Ancylostoma duodenale is one of the most widespread intestinal parasites, affecting southern Europe, north Africa, north India, north China, Japan and the west coast of of south America. These hookworms are about a centimeter long and they hook themselves to the lining of the inside of your duodenum and suck your blood after cutting into the mucosa with their teeth.
The female worm lays eggs into the bowel which are then passed (depending on where you had a poo) onto the soil, where three larval stages are passed through in one week. They stay infective inside the soil for many months and, if contact is made, bore themselves into the skin and migrate in 3 days through your lymphatic system and bloodstream into your lungs.
Inside your lungs the larvae continues to mature and then climbs up through the alveolar tree towards the epiglottis, where it is swallowed and reaches your gut.

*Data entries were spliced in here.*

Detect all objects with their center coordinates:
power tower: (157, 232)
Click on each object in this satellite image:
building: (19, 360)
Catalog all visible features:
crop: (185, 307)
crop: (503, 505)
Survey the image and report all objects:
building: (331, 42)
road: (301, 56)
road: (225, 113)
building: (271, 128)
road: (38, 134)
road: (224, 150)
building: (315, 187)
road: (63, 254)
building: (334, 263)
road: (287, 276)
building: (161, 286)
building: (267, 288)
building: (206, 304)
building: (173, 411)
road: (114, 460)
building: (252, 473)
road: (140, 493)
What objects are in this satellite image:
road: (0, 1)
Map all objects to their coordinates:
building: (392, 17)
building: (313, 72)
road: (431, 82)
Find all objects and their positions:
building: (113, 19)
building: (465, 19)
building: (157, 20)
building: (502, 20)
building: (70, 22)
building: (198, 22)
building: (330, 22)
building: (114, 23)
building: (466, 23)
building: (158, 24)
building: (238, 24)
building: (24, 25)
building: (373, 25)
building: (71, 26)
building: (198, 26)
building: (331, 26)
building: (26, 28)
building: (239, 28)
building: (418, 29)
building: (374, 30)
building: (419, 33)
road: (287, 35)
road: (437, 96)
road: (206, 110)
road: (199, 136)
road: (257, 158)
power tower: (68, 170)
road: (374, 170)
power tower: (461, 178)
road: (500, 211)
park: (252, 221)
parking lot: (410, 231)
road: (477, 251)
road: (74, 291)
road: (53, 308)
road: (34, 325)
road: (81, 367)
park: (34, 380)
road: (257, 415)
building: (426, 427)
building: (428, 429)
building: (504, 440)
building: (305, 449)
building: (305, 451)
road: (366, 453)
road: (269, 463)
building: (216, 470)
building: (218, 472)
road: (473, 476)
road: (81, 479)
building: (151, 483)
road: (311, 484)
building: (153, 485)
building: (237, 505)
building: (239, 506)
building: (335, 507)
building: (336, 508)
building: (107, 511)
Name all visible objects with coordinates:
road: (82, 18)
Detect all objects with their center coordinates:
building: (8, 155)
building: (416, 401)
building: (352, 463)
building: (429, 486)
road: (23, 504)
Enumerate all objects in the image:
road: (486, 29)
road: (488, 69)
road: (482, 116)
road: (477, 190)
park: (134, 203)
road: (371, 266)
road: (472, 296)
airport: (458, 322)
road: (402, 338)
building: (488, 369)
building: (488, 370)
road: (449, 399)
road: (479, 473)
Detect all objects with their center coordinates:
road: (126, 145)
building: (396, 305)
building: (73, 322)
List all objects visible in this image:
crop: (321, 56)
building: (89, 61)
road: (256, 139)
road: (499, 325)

Tricky, ay? Most medical studens wouldn't be able to complete that feat, as they would probably get lost after the second or third arterial branch, but these worms seem to have their anatomy up to pretty high standards.
Most patients only notice the little guest when they are starting to become anaemic. The more worms are sucking away, the more haemoglobin you will obviously loose. Diagnosis is done by proving iron-deficiency anaemia and finding the characteristic eggs in your patients faeces. Treatment is with classic antihelmintics like mebendazole and is generally quick and harmless.
So, how do you avoid getting it? Not walking around with bare feet in areas where people tend to poo on the grounds because they can't afford loos is a start, as prevention is always better than treatment.
Eradicating poor hygiene and poor living conditions would be even better, so think about hookworms before you vote.
Dion R. Bell: Tropical Medicine, 4th Edition, Blackwell Science, 2000
Gwenlillian writes: hookworm-induced anemia was also the reason southern Blacks and rural Appalachians were characterized as 'lazy'.